La fortunata spedizione di Meriwether Lewis e William Clark nel 1804-06, aveva avuto un effetto trascinante sull’espansione verso ovest, mobilitando centinaia di cacciatori di pellicce alla conquista delle terre vergini situate al di là del fiume Mississippi. L’immensa prospettiva commerciale offerta dalle pelli di castoro esercitò infatti un richiamo irresistibile per i “trapper”, che si riversarono nel Nord-Ovest al seguito di Manuel Lisa – fondatore della Compagnia del Missouri nel 1808 – e John Jacob Astor, che aveva dato vita poco tempo dopo alla Compagnia Americana delle Pellicce. Nel frattempo, anche la Compagnia Canadese del Nord-Ovest e la Compagnia della Baia di Hudson, che vantava ormai un secolo e mezzo di attività – avevano infiltrato i loro cacciatori nelle aree corrispondenti agli attuali Stati del Montana, dell’Oregon e dello Washington. Più tardi sarebbe comparsa sull’alto Missouri anche la Compagnia Americana delle Pellicce di Kenneth Mackenzie, mettendosi in concorrenza con le altre società operanti nell’area del fiume Yellowstone e dei suoi affluenti.


La grande avventura di Lewis e Clark

Il secondo fronte aperto dagli Americani in direzione centro- meridionale aveva come obiettivo il Texas e il Nuovo Messico, territori appartenenti alla Spagna, come l’Arizona, la California e buona parte di Utah, Nevada e Colorado.
Dopo la lunga ricognizione compiuta nel 1806 dal tenente Zebulon Montgomery Pike, arrestato e poi rilasciato dalle autorità di Santa Fè, l’interesse dei mercanti del Missouri verso le regioni del Sud-Ovest era cresciuto notevolmente. Tuttavia, prima che potesse svilupparsi il commercio fra gli Stati Uniti e la colonia spagnola, qualche Americano aveva già preso l’iniziativa di assicurarsi alcune delle zone più fertili del Texas.
Nel 1820 Moses Austin aveva infatti ottenuto il permesso di condurre un consistente gruppo di coloni del Missouri in territorio texano, per insediarsi a San Felipe de Austin.
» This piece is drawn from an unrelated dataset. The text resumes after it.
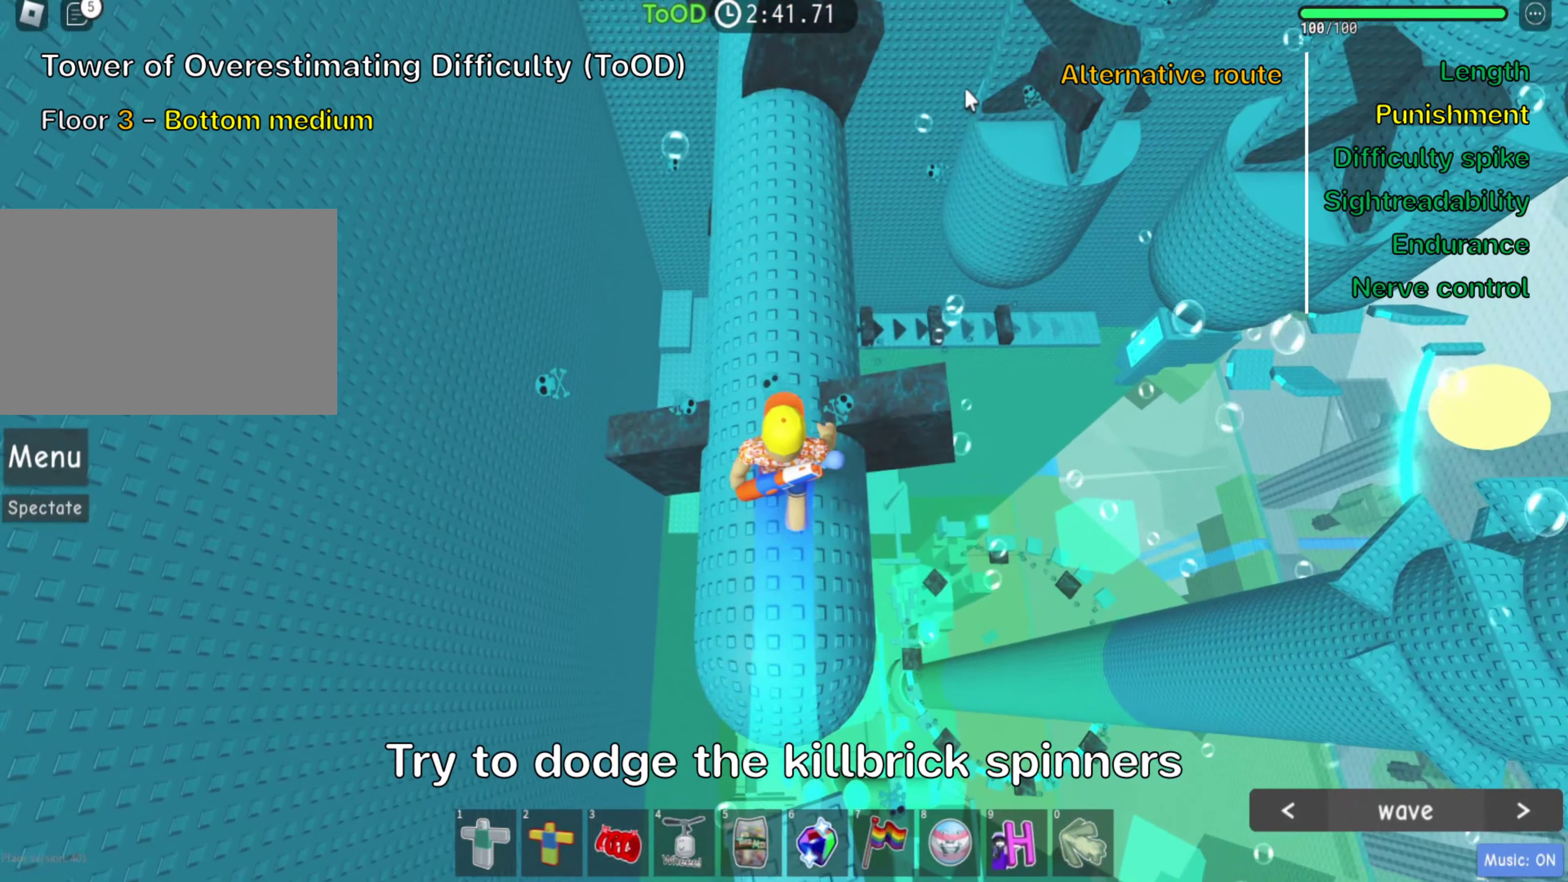
{"keys": ["w"], "events": [[83, "space", "up"]]}
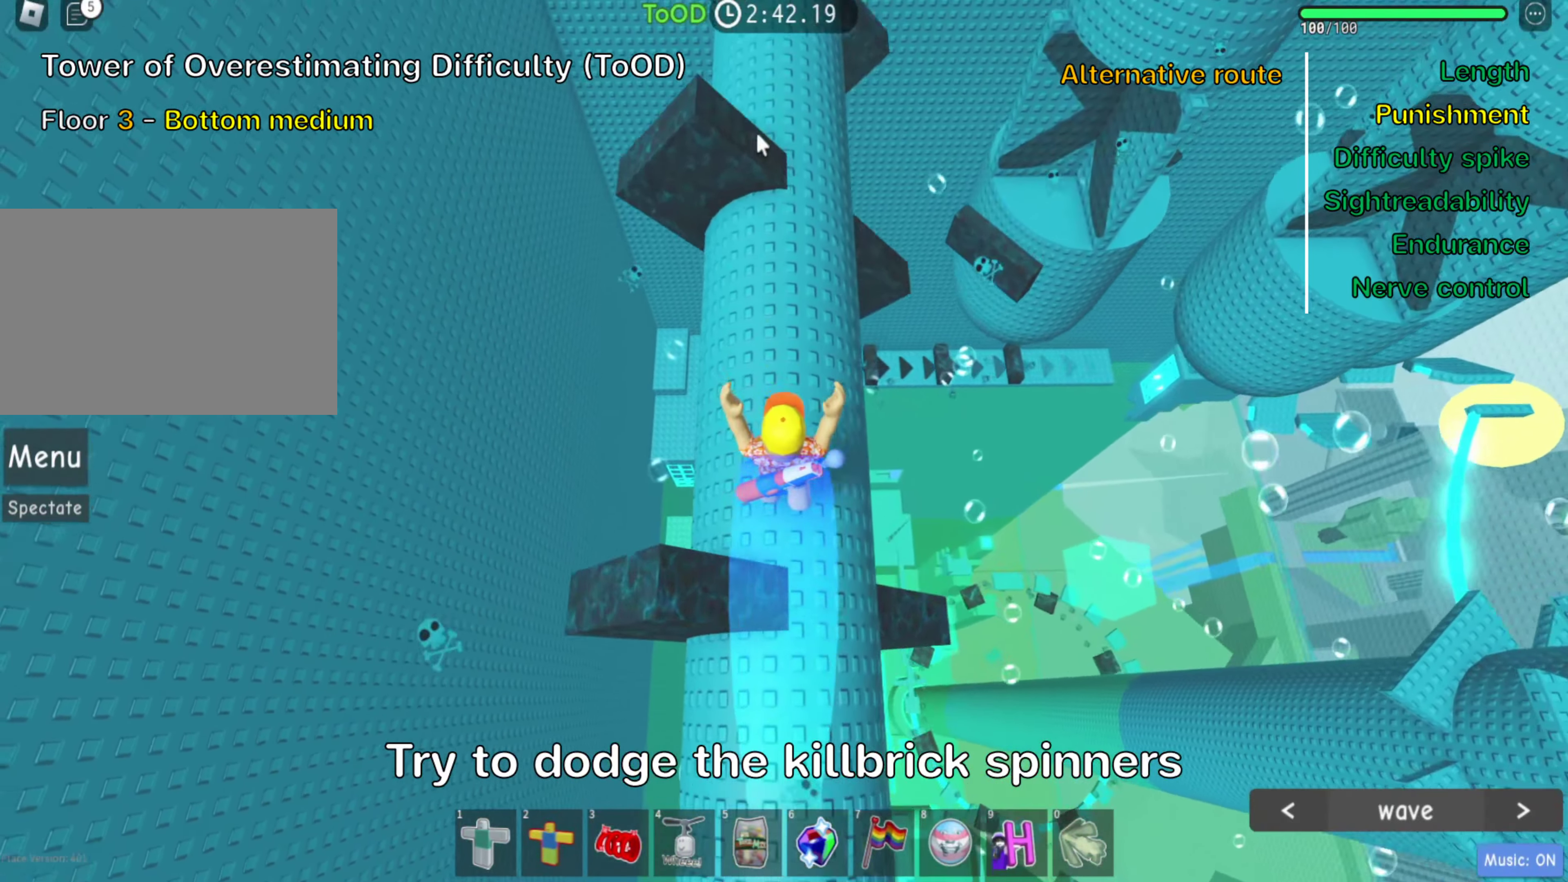
{"keys": ["w"], "events": []}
Suo figlio Stephen avrebbe poi proseguito l’opera, aumentando considerevolmente la presenza degli abitanti di lingua inglese oltre il Fiume Rosso. Nel 1822 portò nel Texas 150 persone, due anni più tardi ne attirò altre 272, convincendo le autorità messicane che lo sviluppo della regione richiedeva necessariamente l’arrivo di altri Americani. Incautamente il Messico si lasciò indurre a concedere, pochi anni dopo, quasi 4.500 acri di terra ai nuovi coloni.
La cacciata degli Spagnoli dal Messico nel 1821 spianò decisamente la strada all’immigrazione dagli Stati Uniti. Una legge varata dalla nuova repubblica nel 1824 consentì infatti agli immigrati di ottenere terre in abbondanza nella regione, permettendo loro di portarsi dietro gli schiavi negri.
Nel frattempo, a partire dal 1822, la Repubblica del Messico aveva aperto la frontiera nord-orientale ai commercianti americani del Missouri, che dopo la spedizione condotta da William Becknell cominciarono a praticare la nuova Pista di Santa Fè con i loro carri carichi di mercanzie. Per almeno un decennio gli scambi furono elevati e proficui. Dopo che, nel 1824, un convoglio composto da 25 carri e scortato da 81 uomini aveva venduto merce del valore di 30.000 dollari ricavandone 180.000 in oro ed altri 10.000 in pellicce, Thomas Hart Benton persuase il Congresso a stanziare fondi per la pista e a disporre scorte militari per difendere i convogli dai frequenti attacchi di Pawnee, Kiowa e Comanche.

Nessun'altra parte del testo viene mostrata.